Technical writing has four distinct audiences for whom you may be writing for; expert, manager, technician, and layperson. It is necessary to adopt the correct tone and language when writing to these different groups in order for your writing to be effective. If you are not aware of your audience, your work is essentially useless because your purpose it is not going to be met if your audience does not understand what you’re talking about. Ask yourself these questions in order to identify who your audience and what your purpose is:
Why are you writing this document and what outcomes would you like to see?
Your Audience’s Background
Who are your primary readers and what is your relationship with them (are they your supervisor, employee, client or supplier)?
What are your readers' positions and responsibilities?
How much do your readers know about the subject?

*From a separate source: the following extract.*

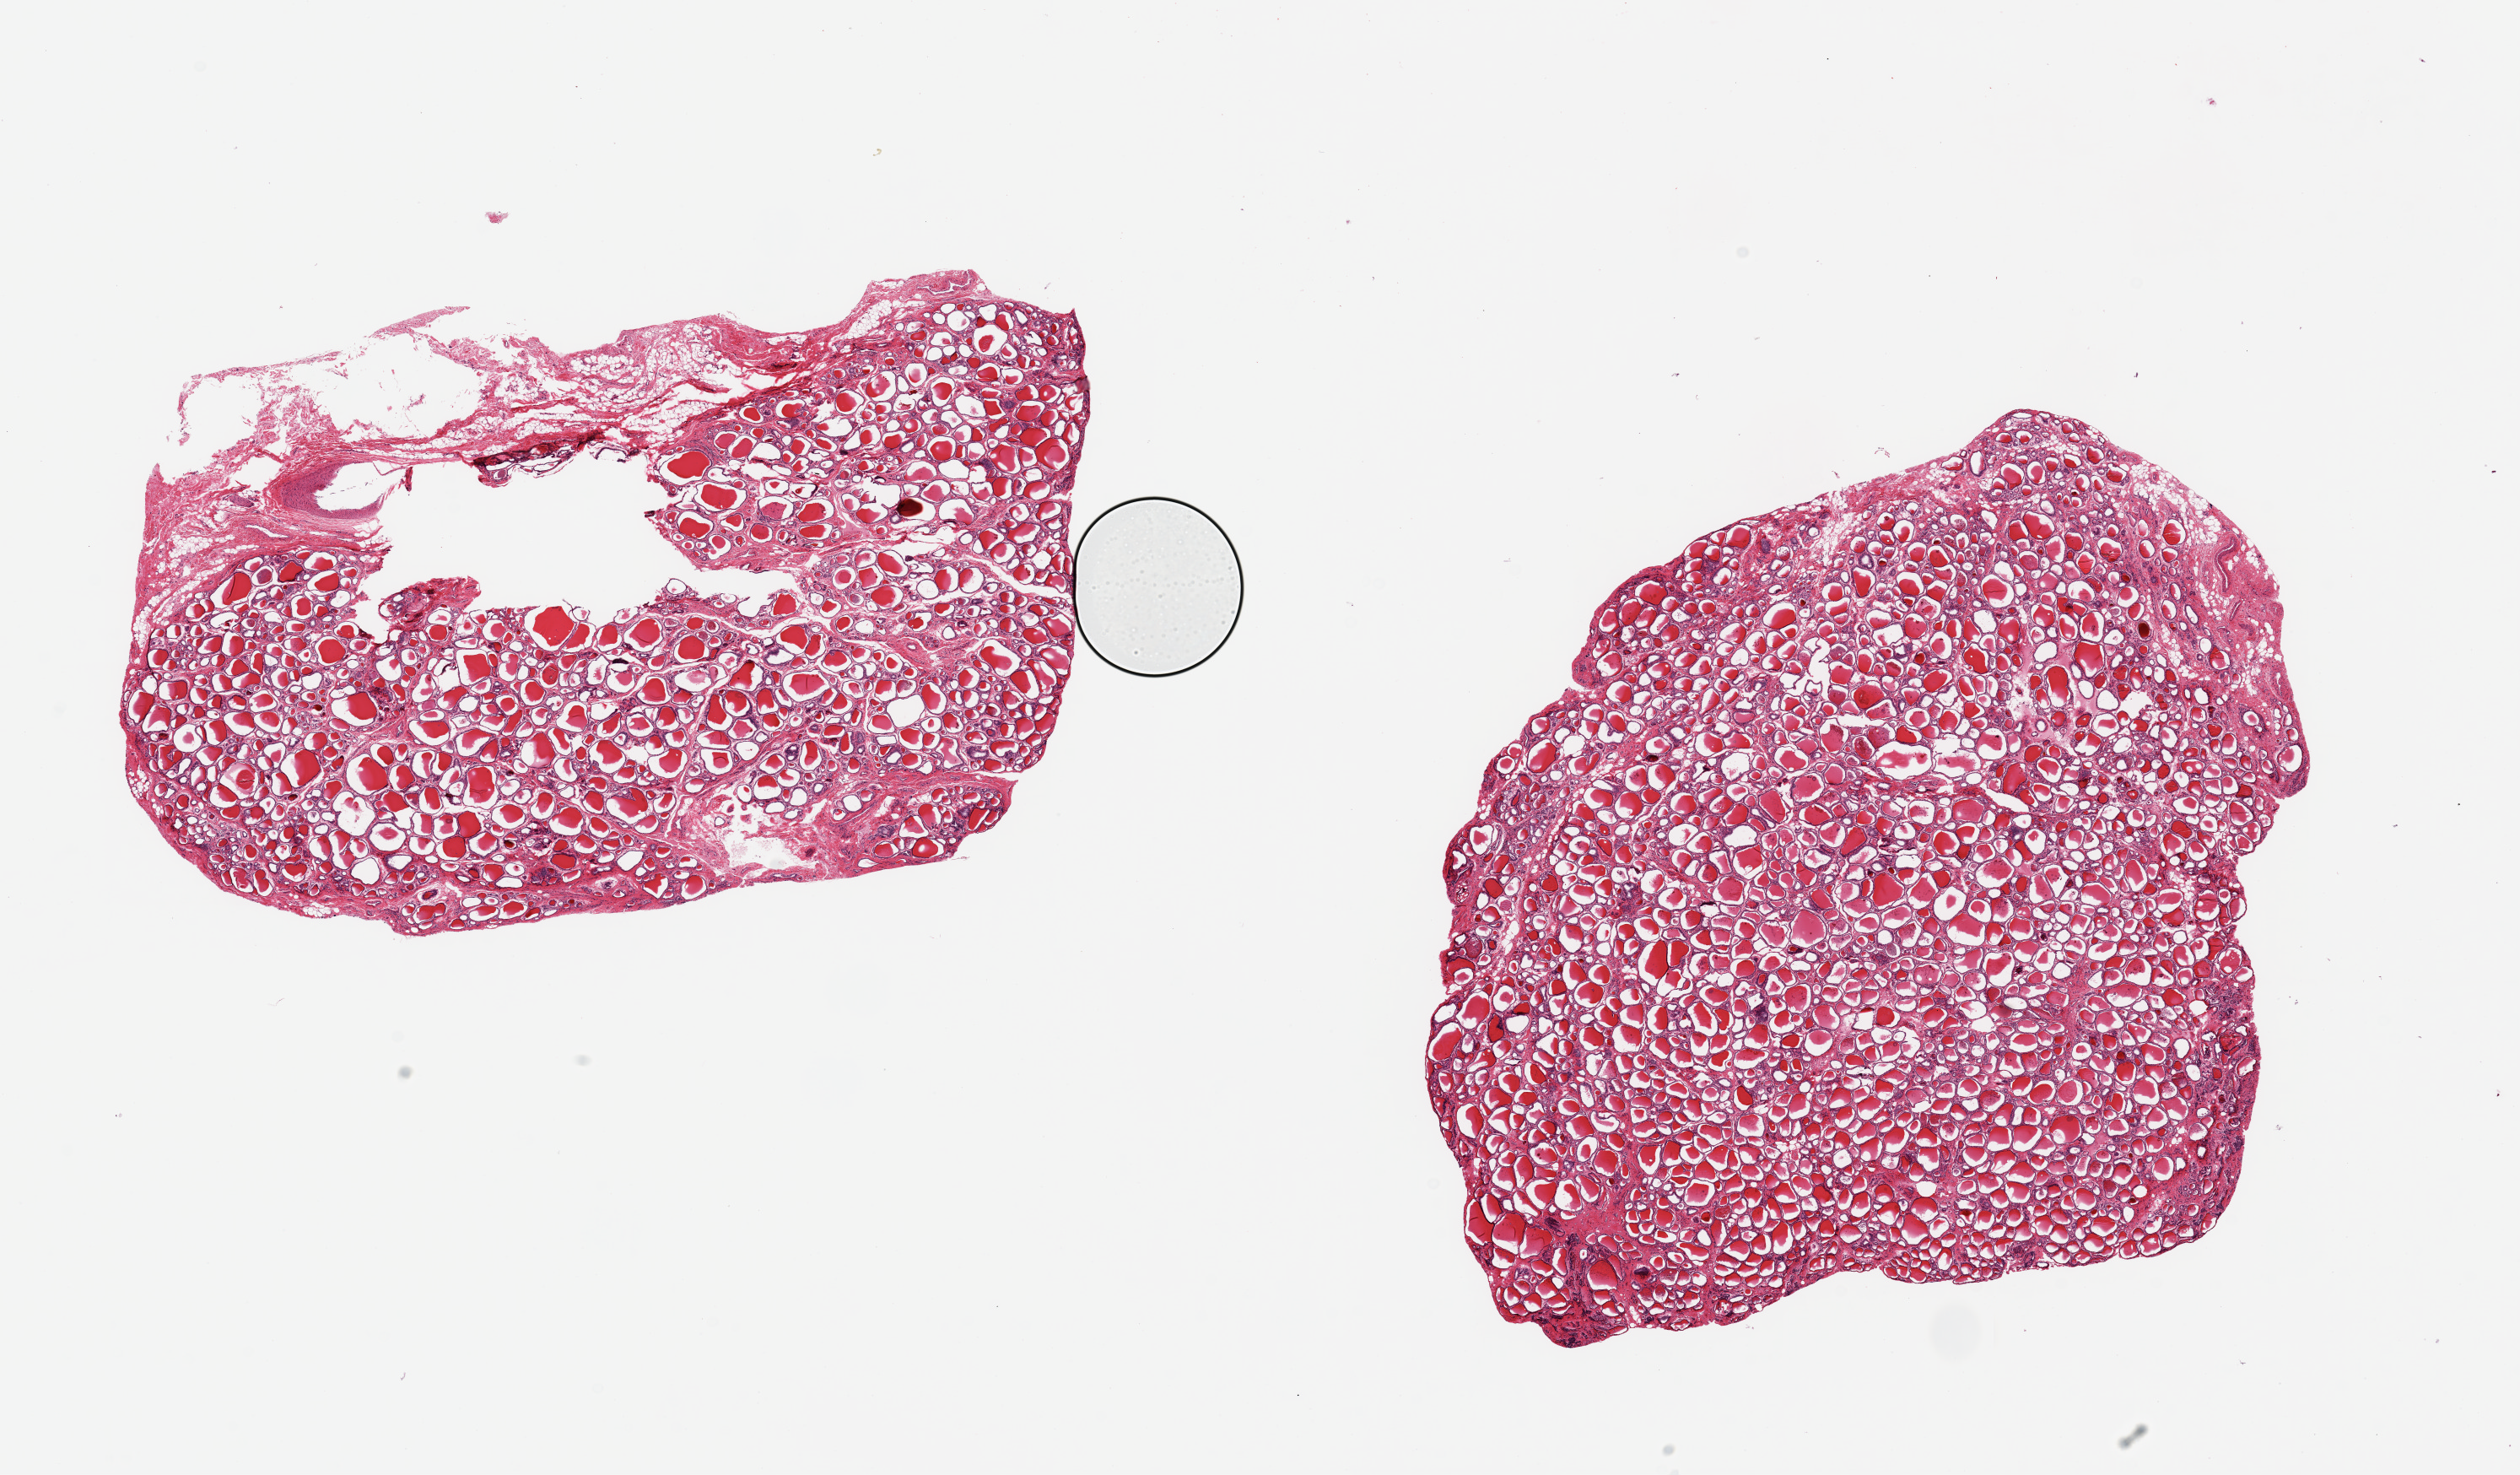
Whole-slide image, hematoxylin and eosin (H&E) stain, brightfield, a low-resolution overview of the entire scanned area, about 23.6 x 13.8 mm (from a 20x scan), PAXgene-fixed, paraffin-embedded tissue, section of thyroid (target tissue), donor tissue sample.
Reviewer comment on this tissue sample: 2 pieces ~9x7mm.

What are your readers' attitudes toward the subject? Why?
What are your readers' attitudes toward you? Why?
Do your readers have any specific communication preferences (e.g., terms they like/don't like, formats they prefer)?
Your Audience’s Goals
Why are they spending time on your document and how will they use the information you provide?
What questions will your audience have as they read your work?
Will your audience read your document in its entirety, mine for information, or skim?
Additional Readers and Stakeholders
Who else might read this document and what factors should you keep in mind regarding them?
Who will this document affect besides your readers and how will they be affected?
After you have asked yourself these questions, you’re ready to begin writing. After you’re done, ask yourself these questions to make sure you’ve hit your target:
- Is the purpose clearly stated?
- Does the document fulfill the purpose?
- Is the audience clearly defined?
- Does the document meet the audience’s needs?